=== WHAT IS EXPECTED ===
In how many lines of these records does the word "timeComplexityOfSimple" appear? Give the number by itself.

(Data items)
========================================

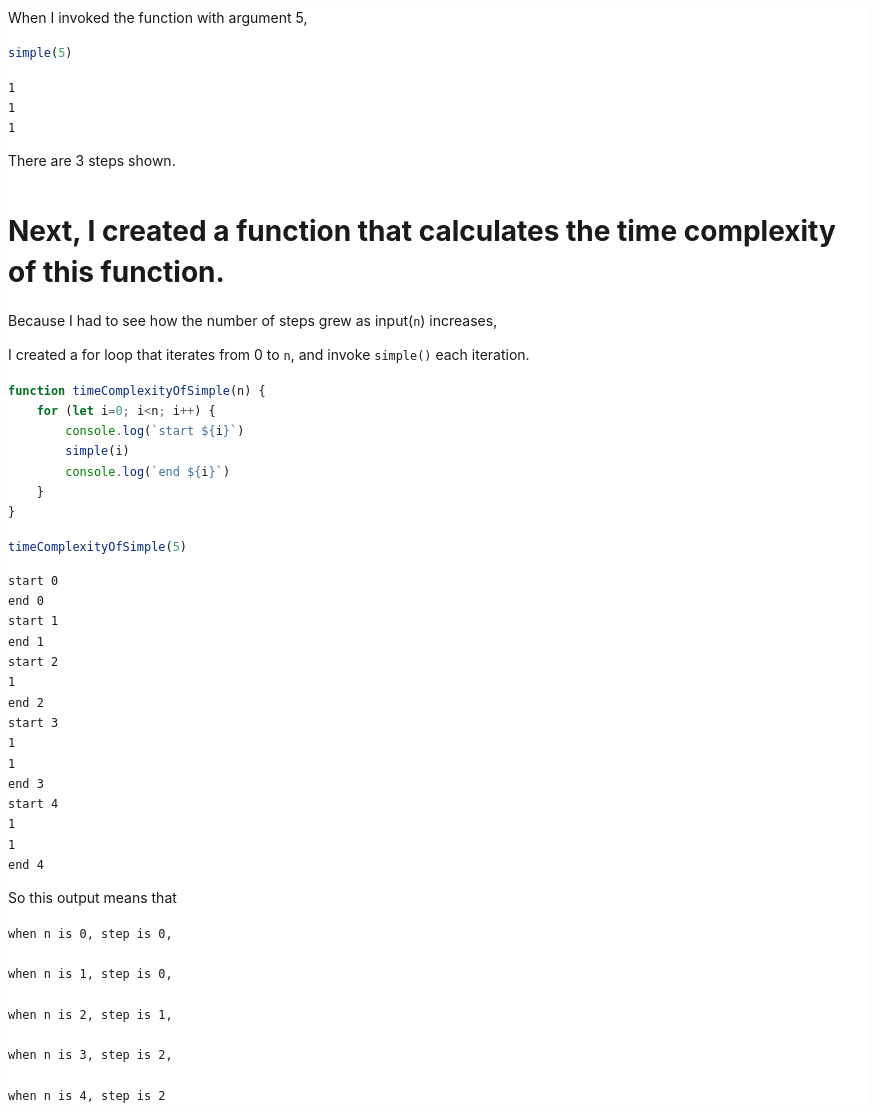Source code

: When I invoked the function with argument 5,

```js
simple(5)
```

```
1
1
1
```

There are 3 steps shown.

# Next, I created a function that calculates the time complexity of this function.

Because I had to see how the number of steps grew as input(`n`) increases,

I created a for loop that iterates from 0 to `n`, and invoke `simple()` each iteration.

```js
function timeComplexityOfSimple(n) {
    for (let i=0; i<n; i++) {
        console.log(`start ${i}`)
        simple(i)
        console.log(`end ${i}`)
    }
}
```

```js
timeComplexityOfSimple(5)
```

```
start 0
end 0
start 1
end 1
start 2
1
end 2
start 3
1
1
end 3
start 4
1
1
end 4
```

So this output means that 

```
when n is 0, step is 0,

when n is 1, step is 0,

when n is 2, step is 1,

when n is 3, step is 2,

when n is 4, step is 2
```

========================================

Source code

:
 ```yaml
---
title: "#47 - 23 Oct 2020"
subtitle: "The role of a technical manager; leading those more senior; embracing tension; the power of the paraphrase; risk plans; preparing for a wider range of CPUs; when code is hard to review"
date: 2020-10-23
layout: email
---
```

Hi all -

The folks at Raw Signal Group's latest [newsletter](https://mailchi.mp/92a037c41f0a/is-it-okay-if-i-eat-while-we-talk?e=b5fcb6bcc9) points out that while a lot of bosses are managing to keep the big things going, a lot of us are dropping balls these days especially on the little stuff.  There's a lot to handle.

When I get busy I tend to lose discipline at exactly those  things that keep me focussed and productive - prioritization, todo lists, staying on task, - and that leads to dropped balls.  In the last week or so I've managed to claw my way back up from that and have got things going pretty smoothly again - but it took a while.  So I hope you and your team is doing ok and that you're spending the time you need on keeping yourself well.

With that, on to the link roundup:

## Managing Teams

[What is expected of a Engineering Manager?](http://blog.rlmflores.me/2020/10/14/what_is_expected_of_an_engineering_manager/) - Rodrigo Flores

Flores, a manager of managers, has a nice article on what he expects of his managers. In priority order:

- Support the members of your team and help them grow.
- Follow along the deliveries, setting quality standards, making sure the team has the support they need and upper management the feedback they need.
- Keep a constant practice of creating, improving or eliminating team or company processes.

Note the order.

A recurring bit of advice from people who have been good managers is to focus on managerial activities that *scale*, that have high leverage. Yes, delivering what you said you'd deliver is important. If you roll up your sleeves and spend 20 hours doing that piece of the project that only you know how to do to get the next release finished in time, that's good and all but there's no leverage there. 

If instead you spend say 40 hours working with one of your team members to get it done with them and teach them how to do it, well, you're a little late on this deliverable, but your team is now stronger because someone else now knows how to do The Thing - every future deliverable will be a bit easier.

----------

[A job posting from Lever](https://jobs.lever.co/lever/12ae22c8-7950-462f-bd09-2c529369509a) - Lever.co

========================================

=== FINAL ANSWER ===
2